# land for sale



## Rabbit Runner (Dec 24, 2004)

hey guys, I saw this ad in the local paper today.

Atkinson County.
2711 Ac for sale. Only 495.00$ per acre.
will split in half, cutover hunting tract with scattered timber
food plots and great interior road system. long paved road frontage. Big Deer, Turkey,Wild Hogs and Ducks.

Owners Number is 478-986-4324.


----------



## larryefrance (Aug 24, 2008)

*Land*

Would Like To Have About 50 Acres


----------



## CrippledCoon (Aug 24, 2008)

I bet that place doesnt have a tree on it......


----------



## SGADawg (Aug 24, 2008)

At $495/acre it doesn't have to have trees.  I live in the next co north of there and haven't seen anything that cheap per acre in many years, regardless of what was/wasn't on it.  Of course, $1.3 mil is a lot of money, no matter if it is cheap/acre.


----------



## fatboy84 (Aug 24, 2008)

CrippledCoon said:


> I bet that place doesnt have a tree on it......

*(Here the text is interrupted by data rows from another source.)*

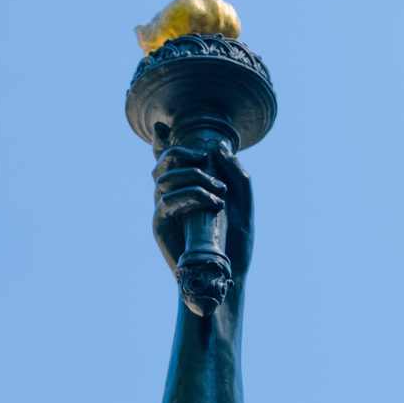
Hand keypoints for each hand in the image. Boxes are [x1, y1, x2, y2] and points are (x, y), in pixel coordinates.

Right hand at [152, 140, 253, 281]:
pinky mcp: (161, 227)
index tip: (161, 127)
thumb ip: (235, 174)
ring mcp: (165, 211)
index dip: (160, 142)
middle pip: (161, 163)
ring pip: (163, 179)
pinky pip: (165, 202)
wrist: (229, 275)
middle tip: (204, 158)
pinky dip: (188, 195)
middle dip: (180, 152)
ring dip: (193, 177)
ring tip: (219, 193)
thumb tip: (219, 146)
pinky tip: (211, 202)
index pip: (170, 161)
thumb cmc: (236, 243)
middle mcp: (173, 197)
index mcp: (189, 189)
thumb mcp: (243, 203)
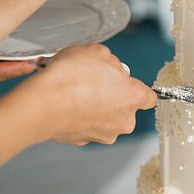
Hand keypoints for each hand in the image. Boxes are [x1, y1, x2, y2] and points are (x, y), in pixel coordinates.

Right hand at [15, 44, 155, 145]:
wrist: (42, 103)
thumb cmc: (71, 77)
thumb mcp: (96, 52)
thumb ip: (110, 61)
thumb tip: (109, 66)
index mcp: (133, 97)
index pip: (150, 97)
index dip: (137, 88)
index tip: (128, 84)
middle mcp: (123, 121)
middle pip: (125, 107)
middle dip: (112, 95)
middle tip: (94, 81)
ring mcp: (104, 134)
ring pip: (106, 118)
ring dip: (95, 106)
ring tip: (75, 91)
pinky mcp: (83, 141)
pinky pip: (87, 125)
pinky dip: (79, 116)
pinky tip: (66, 103)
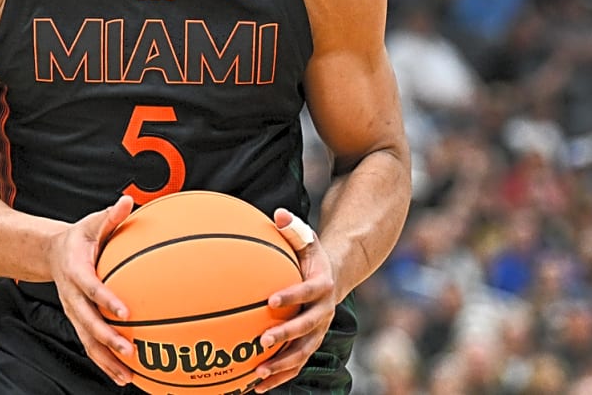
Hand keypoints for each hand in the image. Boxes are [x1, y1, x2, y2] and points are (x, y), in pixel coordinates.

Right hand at [47, 195, 134, 386]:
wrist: (53, 254)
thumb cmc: (80, 236)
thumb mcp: (92, 223)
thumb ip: (110, 216)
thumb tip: (128, 201)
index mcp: (76, 271)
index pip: (91, 288)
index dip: (107, 300)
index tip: (125, 312)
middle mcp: (72, 296)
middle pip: (88, 322)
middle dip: (107, 338)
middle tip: (129, 349)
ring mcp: (74, 312)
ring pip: (88, 341)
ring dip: (106, 360)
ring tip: (127, 376)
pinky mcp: (79, 322)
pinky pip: (91, 346)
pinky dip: (105, 363)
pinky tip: (124, 378)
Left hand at [248, 209, 335, 392]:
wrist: (334, 278)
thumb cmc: (311, 257)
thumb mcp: (306, 239)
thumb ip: (292, 228)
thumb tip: (277, 214)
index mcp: (323, 285)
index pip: (308, 291)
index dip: (292, 295)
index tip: (270, 300)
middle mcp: (324, 312)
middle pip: (307, 328)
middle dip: (286, 336)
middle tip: (263, 340)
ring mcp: (318, 331)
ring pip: (302, 353)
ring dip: (281, 365)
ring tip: (258, 373)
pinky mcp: (311, 344)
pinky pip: (295, 364)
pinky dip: (279, 376)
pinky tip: (256, 387)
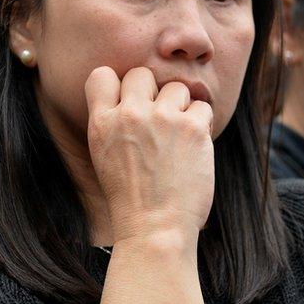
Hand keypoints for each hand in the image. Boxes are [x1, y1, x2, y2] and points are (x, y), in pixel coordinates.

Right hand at [85, 66, 214, 242]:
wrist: (156, 229)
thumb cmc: (132, 199)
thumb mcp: (105, 156)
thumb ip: (115, 123)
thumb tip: (135, 97)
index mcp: (101, 123)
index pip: (101, 75)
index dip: (118, 86)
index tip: (128, 105)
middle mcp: (129, 115)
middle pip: (141, 74)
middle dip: (152, 93)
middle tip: (158, 123)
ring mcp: (162, 119)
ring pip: (176, 87)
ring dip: (181, 108)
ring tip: (178, 139)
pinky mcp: (192, 128)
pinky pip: (202, 107)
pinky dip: (202, 124)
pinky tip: (194, 147)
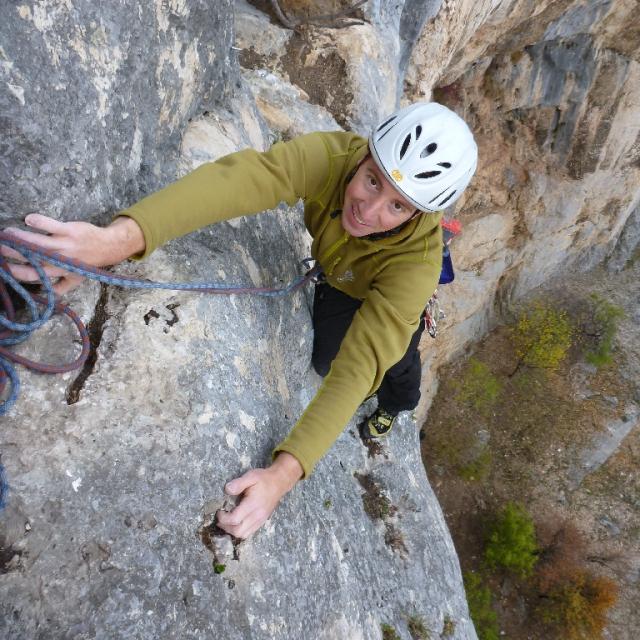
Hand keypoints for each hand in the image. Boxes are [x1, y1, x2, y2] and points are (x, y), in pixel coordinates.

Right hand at [1, 213, 144, 294]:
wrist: (107, 247)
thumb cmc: (88, 263)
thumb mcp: (76, 279)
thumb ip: (60, 287)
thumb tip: (46, 296)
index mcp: (57, 271)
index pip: (33, 275)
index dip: (15, 272)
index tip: (3, 266)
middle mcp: (59, 260)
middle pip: (32, 258)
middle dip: (13, 253)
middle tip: (0, 247)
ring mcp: (65, 245)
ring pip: (39, 242)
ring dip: (21, 237)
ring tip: (7, 232)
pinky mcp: (70, 231)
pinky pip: (53, 226)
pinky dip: (40, 222)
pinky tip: (29, 219)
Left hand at [216, 452, 302, 538]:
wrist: (279, 482)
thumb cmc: (264, 479)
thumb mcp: (251, 476)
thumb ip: (239, 483)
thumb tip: (227, 490)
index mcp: (253, 504)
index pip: (235, 519)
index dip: (223, 518)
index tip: (219, 510)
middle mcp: (257, 515)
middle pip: (238, 531)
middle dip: (226, 527)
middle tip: (221, 517)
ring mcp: (260, 520)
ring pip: (243, 534)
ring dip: (232, 530)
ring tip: (226, 521)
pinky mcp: (262, 522)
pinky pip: (248, 533)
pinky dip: (239, 530)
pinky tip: (235, 522)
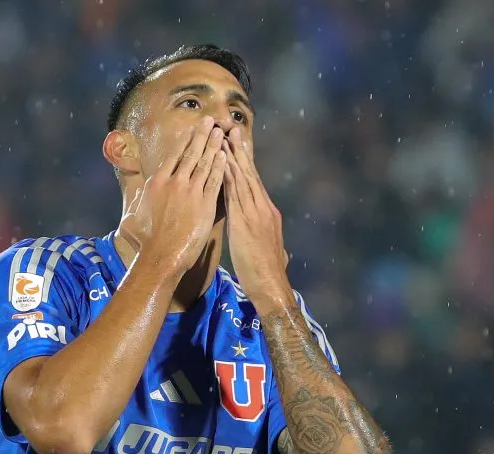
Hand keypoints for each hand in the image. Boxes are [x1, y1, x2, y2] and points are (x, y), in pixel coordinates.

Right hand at [122, 117, 226, 274]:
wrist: (162, 255)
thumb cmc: (147, 240)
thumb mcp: (134, 214)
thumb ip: (138, 199)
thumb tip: (138, 192)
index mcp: (157, 182)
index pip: (174, 155)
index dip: (184, 140)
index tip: (192, 129)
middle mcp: (174, 183)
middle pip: (191, 154)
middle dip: (202, 135)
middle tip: (210, 120)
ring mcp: (191, 193)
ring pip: (204, 164)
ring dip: (213, 146)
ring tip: (221, 132)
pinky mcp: (205, 205)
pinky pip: (214, 181)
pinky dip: (220, 167)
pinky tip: (226, 156)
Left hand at [222, 127, 293, 311]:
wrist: (271, 286)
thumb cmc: (266, 273)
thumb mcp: (267, 249)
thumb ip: (263, 237)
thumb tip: (266, 237)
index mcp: (267, 213)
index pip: (254, 182)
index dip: (245, 162)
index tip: (237, 144)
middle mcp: (263, 208)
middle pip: (250, 173)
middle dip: (240, 150)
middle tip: (231, 127)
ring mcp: (256, 213)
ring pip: (243, 178)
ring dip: (233, 155)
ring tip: (224, 135)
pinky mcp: (247, 220)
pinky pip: (235, 193)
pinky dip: (229, 175)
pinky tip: (221, 161)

I bet is does now since this was posted 4 years ago.


----------



## brownhounds (Aug 24, 2008)

that has to be a typo.  are you sure he didnt mean 4,950 per acre?


----------



## ALLBEEF (Sep 9, 2008)

It is in a conservation program with the state - Which means all you can do with it basically is hunt on it. I don't think you can cut timber or build houses or anything.


----------